======== Information given

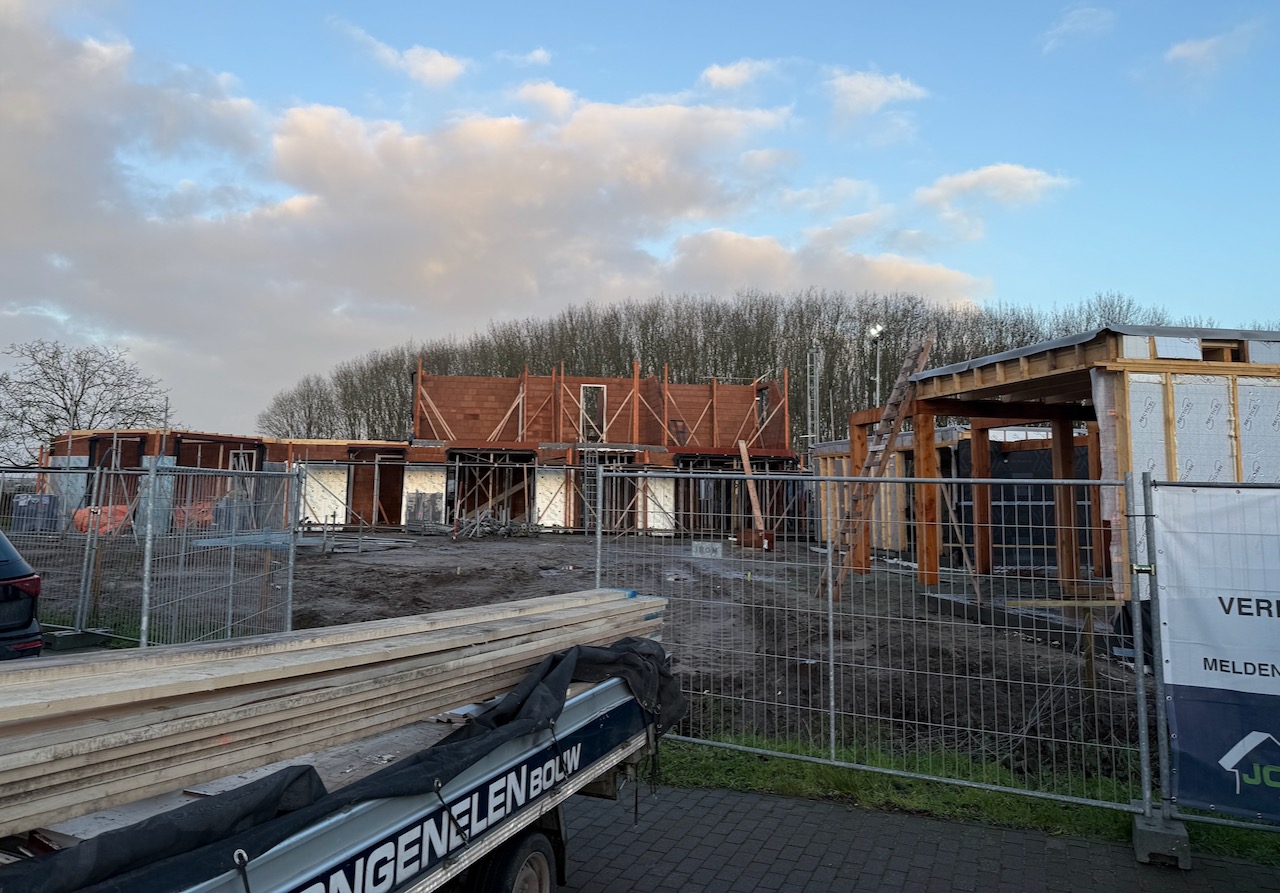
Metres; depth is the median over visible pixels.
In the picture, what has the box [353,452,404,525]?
doorway
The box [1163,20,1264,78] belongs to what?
cloud
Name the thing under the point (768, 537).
box
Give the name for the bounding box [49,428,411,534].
building
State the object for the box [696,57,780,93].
cloud
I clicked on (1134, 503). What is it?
fence post
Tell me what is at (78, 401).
bare tree
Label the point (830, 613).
metal fence
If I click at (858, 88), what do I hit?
cloud
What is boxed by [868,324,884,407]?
floodlight pole
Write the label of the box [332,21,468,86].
cloud
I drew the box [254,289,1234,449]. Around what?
tree row
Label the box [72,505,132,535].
orange tarp
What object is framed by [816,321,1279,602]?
building
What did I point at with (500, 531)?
debris pile
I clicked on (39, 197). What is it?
cloud
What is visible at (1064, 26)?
cloud
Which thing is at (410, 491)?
panel
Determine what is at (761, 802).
brick pavement
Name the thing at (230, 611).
metal fence
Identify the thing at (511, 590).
dirt ground
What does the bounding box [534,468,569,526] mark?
panel
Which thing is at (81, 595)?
metal fence
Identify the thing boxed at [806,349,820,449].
ladder
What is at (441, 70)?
sky
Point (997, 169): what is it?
cloud
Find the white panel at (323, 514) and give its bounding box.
[300,466,347,525]
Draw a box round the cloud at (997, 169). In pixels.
[914,163,1074,227]
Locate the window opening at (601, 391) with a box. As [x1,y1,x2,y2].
[578,384,605,442]
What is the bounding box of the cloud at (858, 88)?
[824,67,927,119]
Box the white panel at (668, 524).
[643,475,676,530]
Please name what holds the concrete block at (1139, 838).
on the brick pavement
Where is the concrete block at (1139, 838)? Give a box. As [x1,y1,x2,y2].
[1132,812,1191,868]
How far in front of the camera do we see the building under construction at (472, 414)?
31.77 m
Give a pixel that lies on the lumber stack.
(158, 692)
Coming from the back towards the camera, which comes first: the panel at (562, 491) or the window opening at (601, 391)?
the window opening at (601, 391)
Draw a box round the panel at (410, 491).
[402,466,445,524]
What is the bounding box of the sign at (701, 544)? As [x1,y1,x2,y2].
[691,540,723,558]
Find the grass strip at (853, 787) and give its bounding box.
[638,732,1278,860]
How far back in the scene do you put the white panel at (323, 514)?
29.20 m
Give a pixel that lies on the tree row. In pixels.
(758, 376)
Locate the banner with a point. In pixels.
(1229, 621)
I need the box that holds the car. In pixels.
[0,531,42,660]
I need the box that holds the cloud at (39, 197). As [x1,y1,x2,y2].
[2,2,955,411]
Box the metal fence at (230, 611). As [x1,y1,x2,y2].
[137,456,299,648]
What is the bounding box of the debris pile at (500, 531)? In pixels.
[445,511,542,539]
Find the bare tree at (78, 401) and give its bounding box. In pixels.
[0,338,171,466]
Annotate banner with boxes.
[1149,484,1279,819]
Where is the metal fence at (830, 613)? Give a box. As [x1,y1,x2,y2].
[591,461,1154,817]
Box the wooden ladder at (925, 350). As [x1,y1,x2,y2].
[819,330,937,597]
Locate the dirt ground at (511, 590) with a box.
[20,530,1155,781]
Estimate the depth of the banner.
4.45 m
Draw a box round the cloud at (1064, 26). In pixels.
[1040,2,1117,52]
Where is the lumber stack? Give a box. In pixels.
[0,589,670,835]
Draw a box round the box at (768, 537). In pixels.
[739,529,775,551]
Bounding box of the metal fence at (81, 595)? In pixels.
[0,464,113,639]
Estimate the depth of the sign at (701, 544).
6.46 m
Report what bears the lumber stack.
on the trailer
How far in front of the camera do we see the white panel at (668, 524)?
28.87 m
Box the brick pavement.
[552,779,1279,892]
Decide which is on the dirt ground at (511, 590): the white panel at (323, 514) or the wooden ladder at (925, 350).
the wooden ladder at (925, 350)
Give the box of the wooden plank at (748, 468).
[738,440,765,533]
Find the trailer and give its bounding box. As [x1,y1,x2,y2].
[1,639,676,892]
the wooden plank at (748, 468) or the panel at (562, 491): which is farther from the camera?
the panel at (562, 491)
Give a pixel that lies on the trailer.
(364, 817)
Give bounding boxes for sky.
[0,0,1278,441]
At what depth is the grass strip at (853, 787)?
5.48 m
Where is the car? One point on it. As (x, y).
(24, 567)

================

■ **What you should do**: The records, exactly as written but without images, should be returned.

■ **Problem solution**:
Metres; depth is the median over visible pixels.
In the picture, what has the box [353,452,404,525]?
doorway
The box [1163,20,1264,78] belongs to what?
cloud
Name the thing under the point (768, 537).
box
Give the name for the bounding box [49,428,411,534].
building
State the object for the box [696,57,780,93].
cloud
I clicked on (1134, 503). What is it?
fence post
Tell me what is at (78, 401).
bare tree
Label the point (830, 613).
metal fence
If I click at (858, 88), what do I hit?
cloud
What is boxed by [868,324,884,407]?
floodlight pole
Write the label of the box [332,21,468,86].
cloud
I drew the box [254,289,1234,449]. Around what?
tree row
Label the box [72,505,132,535].
orange tarp
What object is framed by [816,321,1279,602]?
building
What did I point at with (500, 531)?
debris pile
I clicked on (39, 197). What is it?
cloud
What is visible at (1064, 26)?
cloud
Which thing is at (410, 491)?
panel
Determine what is at (761, 802).
brick pavement
Name the thing at (230, 611).
metal fence
Identify the thing at (511, 590).
dirt ground
What does the bounding box [534,468,569,526] mark?
panel
Which thing is at (81, 595)?
metal fence
Identify the thing boxed at [806,349,820,449].
ladder
What is at (441, 70)?
sky
Point (997, 169): what is it?
cloud
Find the white panel at (323, 514) and give its bounding box.
[300,466,347,525]
Draw a box round the cloud at (997, 169). In pixels.
[914,163,1074,227]
Locate the window opening at (601, 391) with a box. As [x1,y1,x2,y2].
[578,384,605,442]
What is the bounding box of the cloud at (858, 88)?
[824,67,927,119]
Box the white panel at (668, 524).
[643,475,676,530]
Please name what holds the concrete block at (1139, 838).
on the brick pavement
Where is the concrete block at (1139, 838)? Give a box. As [x1,y1,x2,y2].
[1132,812,1191,868]
How far in front of the camera do we see the building under construction at (472, 414)?
31.77 m
Give a pixel that lies on the lumber stack.
(158, 692)
Coming from the back towards the camera, which comes first: the panel at (562, 491) or the window opening at (601, 391)?
the window opening at (601, 391)
Draw a box round the panel at (410, 491).
[402,466,445,524]
What is the bounding box of the sign at (701, 544)? As [x1,y1,x2,y2].
[691,540,723,558]
Find the grass strip at (853, 787) and give its bounding box.
[638,732,1278,860]
How far back in the scene do you put the white panel at (323, 514)?
29.20 m
Give a pixel that lies on the tree row. In pixels.
(758, 376)
Locate the banner with a point. In pixels.
(1229, 621)
I need the box that holds the car. In pixels.
[0,531,42,660]
I need the box that holds the cloud at (39, 197). As [x1,y1,x2,y2].
[2,2,955,411]
Box the metal fence at (230, 611). As [x1,y1,x2,y2].
[137,456,299,648]
What is the bounding box of the debris pile at (500, 531)? In pixels.
[445,511,542,539]
Find the bare tree at (78, 401) and give its bounding box. In pixels.
[0,338,171,466]
Annotate banner with boxes.
[1149,484,1279,819]
Where is the metal fence at (830, 613)? Give a box. As [x1,y1,x2,y2].
[591,461,1154,817]
Box the wooden ladder at (925, 350). As [x1,y1,x2,y2].
[819,330,937,597]
Locate the dirt ground at (511, 590) with a box.
[20,530,1155,781]
Estimate the depth of the banner.
4.45 m
Draw a box round the cloud at (1064, 26). In pixels.
[1040,2,1117,52]
Where is the lumber stack? Give a box. In pixels.
[0,589,670,835]
Draw a box round the box at (768, 537). In pixels.
[739,529,775,551]
Bounding box of the metal fence at (81, 595)? In pixels.
[0,464,113,639]
Estimate the depth of the sign at (701, 544).
6.46 m
Report what bears the lumber stack.
on the trailer
How far in front of the camera do we see the white panel at (668, 524)?
28.87 m
Box the brick pavement.
[552,779,1279,892]
Decide which is on the dirt ground at (511, 590): the white panel at (323, 514) or the wooden ladder at (925, 350).
the wooden ladder at (925, 350)
Give the box of the wooden plank at (748, 468).
[738,440,765,533]
Find the trailer and give its bounding box. As [x1,y1,x2,y2].
[1,639,676,892]
the wooden plank at (748, 468) or the panel at (562, 491): which is farther from the camera?
the panel at (562, 491)
Give a pixel that lies on the trailer.
(364, 817)
Give bounding boxes for sky.
[0,0,1278,441]
At what depth is the grass strip at (853, 787)?
5.48 m
Where is the car? One point on it. As (x, y).
(24, 567)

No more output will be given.